Work to complete →
1: Reproduce the passage from "Ramzi Yousef, you claim" to "not Allah ..." in the text about Ramzi Yousef's trial below.
2: From the text about Ramzi Yousef's trial below, list every means by which Yousef says civilians have been killed.

Text provided →
During the 1998 trial, Yousef said:
You keep talking also about collective punishment and killing innocent people to force governments to change their policies; you call this terrorism when someone would kill innocent people or civilians in order to force the government to change its policies. Well, when you were the first one who invented this terrorism. You were the first one who killed innocent people, and you are the first one who introduced this type of terrorism to the history of mankind when you dropped an atomic bomb which killed tens of thousands of women and children in Japan and when you killed over a hundred thousand people, most of them civilians, in Tokyo with fire bombings. You killed them by burning them to death. And you killed civilians in Vietnam with chemicals as with the so-called Orange agent. You killed civilians and innocent people, not soldiers, innocent people every single war you went. You went to wars more than any other country in this century, and then you have the nerve to talk about killing innocent people.And now you have invented new ways to kill innocent people. You have so-called economic embargo which kills nobody other than children and elderly people, and which other than Iraq you have been placing the economic embargo on Cuba and other countries for over 35 years. ... The Government in its summations and opening statement said that I was a terrorist. Yes, I am a terrorist and I am proud of it. And I support terrorism so long as it was against the United States Government and against Israel, because you are more than terrorists; you are the one who invented terrorism and using it every day. You are liars, butchers, and hypocrites.Duffy responded:

Ramzi Yousef, you claim to be an Islamic militant. Of all the persons killed or harmed in some way by the World Trade Center bomb, you cannot name one who was against you or your cause. You did not care, just so long as you left dead bodies and people hurt.

Ramzi Yousef, you are not fit to uphold Islam. Your God is death. Your God is not Allah ...

You weren't seeking conversions. The only thing you wanted to do was to cause death. Your God is not Allah. You worship death and destruction. What you do, you do not for Allah; you do it only to satisfy your own twisted sense of ego.

You would have others believe that you are a soldier, but the attacks on civilization for which you stand convicted here were sneak attacks which sought to kill and maim totally innocent people ...

You, Ramzi Yousef, came to this country pretending to be an Islamic fundamentalist, but you cared little or nothing for Islam or the faith of the Muslims. Rather, you adored not Allah, but the evil that you yourself have become. And I must say that as an apostle of evil, you have been most effective.

Yousef is held at the high-security Supermax prison ADX Florence in Florence, Colorado. The handcuffs Ramzi Yousef wore when he was captured in Pakistan are displayed at the FBI Museum in Washington, D.C. His Federal Prisoner number is 03911–000.

Supplied material →
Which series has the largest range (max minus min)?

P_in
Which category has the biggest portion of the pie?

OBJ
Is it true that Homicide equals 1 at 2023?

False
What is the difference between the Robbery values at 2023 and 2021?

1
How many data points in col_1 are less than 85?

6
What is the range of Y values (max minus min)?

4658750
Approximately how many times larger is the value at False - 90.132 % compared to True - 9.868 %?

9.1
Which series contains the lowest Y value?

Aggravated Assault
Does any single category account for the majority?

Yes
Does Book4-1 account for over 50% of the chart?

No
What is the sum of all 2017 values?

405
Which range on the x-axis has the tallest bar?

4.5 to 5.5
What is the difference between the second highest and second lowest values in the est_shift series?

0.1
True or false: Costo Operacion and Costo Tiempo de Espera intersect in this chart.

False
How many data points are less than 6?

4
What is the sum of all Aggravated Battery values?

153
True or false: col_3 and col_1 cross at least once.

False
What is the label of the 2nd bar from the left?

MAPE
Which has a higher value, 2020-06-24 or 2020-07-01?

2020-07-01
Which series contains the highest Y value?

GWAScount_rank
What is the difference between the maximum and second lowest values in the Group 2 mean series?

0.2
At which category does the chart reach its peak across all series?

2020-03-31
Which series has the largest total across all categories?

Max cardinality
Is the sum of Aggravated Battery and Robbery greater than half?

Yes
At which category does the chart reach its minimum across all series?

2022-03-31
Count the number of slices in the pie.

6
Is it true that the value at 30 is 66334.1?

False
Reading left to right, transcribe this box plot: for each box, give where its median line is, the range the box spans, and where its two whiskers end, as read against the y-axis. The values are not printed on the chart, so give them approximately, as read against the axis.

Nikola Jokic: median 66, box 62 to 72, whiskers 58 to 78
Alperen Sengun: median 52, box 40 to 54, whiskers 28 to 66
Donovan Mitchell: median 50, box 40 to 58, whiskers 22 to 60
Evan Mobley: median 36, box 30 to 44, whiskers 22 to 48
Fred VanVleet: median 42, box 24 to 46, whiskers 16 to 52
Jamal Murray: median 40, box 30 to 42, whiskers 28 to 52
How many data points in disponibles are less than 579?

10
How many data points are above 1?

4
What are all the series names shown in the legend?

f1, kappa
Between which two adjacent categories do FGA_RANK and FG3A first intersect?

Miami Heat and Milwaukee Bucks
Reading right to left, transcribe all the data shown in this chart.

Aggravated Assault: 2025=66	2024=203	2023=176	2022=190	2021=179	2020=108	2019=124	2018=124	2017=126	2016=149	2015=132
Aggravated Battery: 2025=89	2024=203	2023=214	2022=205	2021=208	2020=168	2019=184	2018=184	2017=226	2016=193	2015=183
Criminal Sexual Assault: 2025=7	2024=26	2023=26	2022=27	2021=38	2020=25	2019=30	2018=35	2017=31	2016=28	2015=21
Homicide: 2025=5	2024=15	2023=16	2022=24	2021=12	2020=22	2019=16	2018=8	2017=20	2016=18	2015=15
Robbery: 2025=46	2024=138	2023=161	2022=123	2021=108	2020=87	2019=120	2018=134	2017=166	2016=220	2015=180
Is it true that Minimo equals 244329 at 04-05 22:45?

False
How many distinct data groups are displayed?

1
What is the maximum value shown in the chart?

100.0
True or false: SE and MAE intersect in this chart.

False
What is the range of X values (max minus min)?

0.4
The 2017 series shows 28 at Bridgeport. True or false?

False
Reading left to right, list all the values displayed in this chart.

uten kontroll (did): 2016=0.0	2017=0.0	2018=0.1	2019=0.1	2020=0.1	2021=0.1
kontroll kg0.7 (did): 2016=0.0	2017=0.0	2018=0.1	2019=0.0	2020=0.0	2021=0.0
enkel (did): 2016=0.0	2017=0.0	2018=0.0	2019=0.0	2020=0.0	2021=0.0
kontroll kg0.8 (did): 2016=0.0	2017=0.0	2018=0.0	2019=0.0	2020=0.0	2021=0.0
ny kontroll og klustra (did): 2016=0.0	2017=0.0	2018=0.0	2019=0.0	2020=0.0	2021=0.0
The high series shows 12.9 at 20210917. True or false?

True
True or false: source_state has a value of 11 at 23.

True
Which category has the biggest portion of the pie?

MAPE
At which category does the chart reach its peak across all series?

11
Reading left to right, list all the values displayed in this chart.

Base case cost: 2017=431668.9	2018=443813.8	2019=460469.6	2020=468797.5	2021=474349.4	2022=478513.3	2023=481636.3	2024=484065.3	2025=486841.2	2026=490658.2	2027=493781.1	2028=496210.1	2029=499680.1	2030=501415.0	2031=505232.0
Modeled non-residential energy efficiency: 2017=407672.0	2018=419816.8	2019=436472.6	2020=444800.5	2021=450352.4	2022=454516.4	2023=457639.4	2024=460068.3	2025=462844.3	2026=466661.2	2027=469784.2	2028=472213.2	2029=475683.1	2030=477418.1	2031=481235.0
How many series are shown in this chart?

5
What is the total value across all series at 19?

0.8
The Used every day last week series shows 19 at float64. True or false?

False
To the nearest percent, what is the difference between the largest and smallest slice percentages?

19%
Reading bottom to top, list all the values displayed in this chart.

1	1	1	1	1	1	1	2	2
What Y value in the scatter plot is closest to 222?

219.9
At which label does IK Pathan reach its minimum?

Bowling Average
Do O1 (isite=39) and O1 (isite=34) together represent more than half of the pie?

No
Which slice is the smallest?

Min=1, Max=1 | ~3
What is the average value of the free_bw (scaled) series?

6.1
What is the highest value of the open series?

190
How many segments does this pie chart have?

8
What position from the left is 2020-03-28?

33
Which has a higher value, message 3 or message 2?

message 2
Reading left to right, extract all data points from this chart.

Exercise results →
1:
Ramzi Yousef, you claim to be an Islamic militant. Of all the persons killed or harmed in some way by the World Trade Center bomb, you cannot name one who was against you or your cause. You did not care, just so long as you left dead bodies and people hurt.

Ramzi Yousef, you are not fit to uphold Islam. Your God is death. Your God is not Allah ...

2:
- An atomic bomb, dropped on Japan
- Fire bombings in Tokyo
- Chemicals in Vietnam, such as the so-called Orange agent
- Economic embargo, such as those placed on Iraq and Cuba